[Saved entries]
◆ ◆ ◆ ◆ ◆

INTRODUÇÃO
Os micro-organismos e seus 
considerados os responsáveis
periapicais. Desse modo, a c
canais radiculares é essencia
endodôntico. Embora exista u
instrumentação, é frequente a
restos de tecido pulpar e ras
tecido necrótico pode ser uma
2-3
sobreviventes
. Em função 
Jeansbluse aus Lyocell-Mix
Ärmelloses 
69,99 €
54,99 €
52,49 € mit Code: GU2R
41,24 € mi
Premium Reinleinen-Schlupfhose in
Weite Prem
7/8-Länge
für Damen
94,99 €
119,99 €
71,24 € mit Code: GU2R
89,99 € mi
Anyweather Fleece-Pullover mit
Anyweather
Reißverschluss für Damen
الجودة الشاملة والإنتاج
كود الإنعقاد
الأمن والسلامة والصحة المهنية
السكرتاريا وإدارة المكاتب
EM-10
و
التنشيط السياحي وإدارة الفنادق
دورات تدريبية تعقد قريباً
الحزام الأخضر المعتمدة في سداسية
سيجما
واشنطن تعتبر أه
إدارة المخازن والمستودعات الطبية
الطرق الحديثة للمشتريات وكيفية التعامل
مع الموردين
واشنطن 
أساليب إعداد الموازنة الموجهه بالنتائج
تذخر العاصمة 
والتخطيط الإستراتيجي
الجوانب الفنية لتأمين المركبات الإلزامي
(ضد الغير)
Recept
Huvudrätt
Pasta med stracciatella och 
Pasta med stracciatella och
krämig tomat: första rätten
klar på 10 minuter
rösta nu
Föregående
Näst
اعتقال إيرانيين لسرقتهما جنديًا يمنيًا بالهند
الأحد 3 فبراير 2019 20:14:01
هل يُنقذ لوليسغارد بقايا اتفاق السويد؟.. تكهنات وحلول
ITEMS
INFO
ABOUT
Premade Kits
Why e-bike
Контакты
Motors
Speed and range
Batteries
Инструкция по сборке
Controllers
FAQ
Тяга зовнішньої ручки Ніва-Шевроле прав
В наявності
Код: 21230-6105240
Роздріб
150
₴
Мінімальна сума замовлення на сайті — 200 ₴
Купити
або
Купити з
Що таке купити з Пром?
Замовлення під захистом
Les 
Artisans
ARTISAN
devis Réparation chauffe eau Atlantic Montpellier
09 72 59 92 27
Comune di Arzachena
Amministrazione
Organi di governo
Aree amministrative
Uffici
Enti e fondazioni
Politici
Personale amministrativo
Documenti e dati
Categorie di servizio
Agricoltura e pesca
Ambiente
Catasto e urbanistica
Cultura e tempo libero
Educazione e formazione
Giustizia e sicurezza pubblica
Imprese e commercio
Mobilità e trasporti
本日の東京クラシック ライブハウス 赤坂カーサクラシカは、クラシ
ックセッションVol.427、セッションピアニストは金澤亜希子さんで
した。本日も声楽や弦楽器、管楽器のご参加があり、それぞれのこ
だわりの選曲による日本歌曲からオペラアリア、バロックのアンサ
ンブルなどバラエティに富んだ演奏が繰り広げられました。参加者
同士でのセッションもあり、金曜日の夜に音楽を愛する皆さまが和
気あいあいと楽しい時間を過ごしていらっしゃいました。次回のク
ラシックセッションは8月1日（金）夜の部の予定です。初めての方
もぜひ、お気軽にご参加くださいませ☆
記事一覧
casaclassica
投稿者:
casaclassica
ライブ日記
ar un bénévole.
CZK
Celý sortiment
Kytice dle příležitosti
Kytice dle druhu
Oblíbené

◆ ◆ ◆ ◆ ◆

→ **ASSIGNMENT**:
Rewrite the records from their start through the line containing "إدارة المخازن والمستودعات الطبية", replacing "Damen" with "Herren" and keeping everything else the same.

→ **RESPONSE FOR THIS EXERCISE**:
INTRODUÇÃO
Os micro-organismos e seus 
considerados os responsáveis
periapicais. Desse modo, a c
canais radiculares é essencia
endodôntico. Embora exista u
instrumentação, é frequente a
restos de tecido pulpar e ras
tecido necrótico pode ser uma
2-3
sobreviventes
. Em função 
Jeansbluse aus Lyocell-Mix
Ärmelloses 
69,99 €
54,99 €
52,49 € mit Code: GU2R
41,24 € mi
Premium Reinleinen-Schlupfhose in
Weite Prem
7/8-Länge
für Herren
94,99 €
119,99 €
71,24 € mit Code: GU2R
89,99 € mi
Anyweather Fleece-Pullover mit
Anyweather
Reißverschluss für Herren
الجودة الشاملة والإنتاج
كود الإنعقاد
الأمن والسلامة والصحة المهنية
السكرتاريا وإدارة المكاتب
EM-10
و
التنشيط السياحي وإدارة الفنادق
دورات تدريبية تعقد قريباً
الحزام الأخضر المعتمدة في سداسية
سيجما
واشنطن تعتبر أه
إدارة المخازن والمستودعات الطبية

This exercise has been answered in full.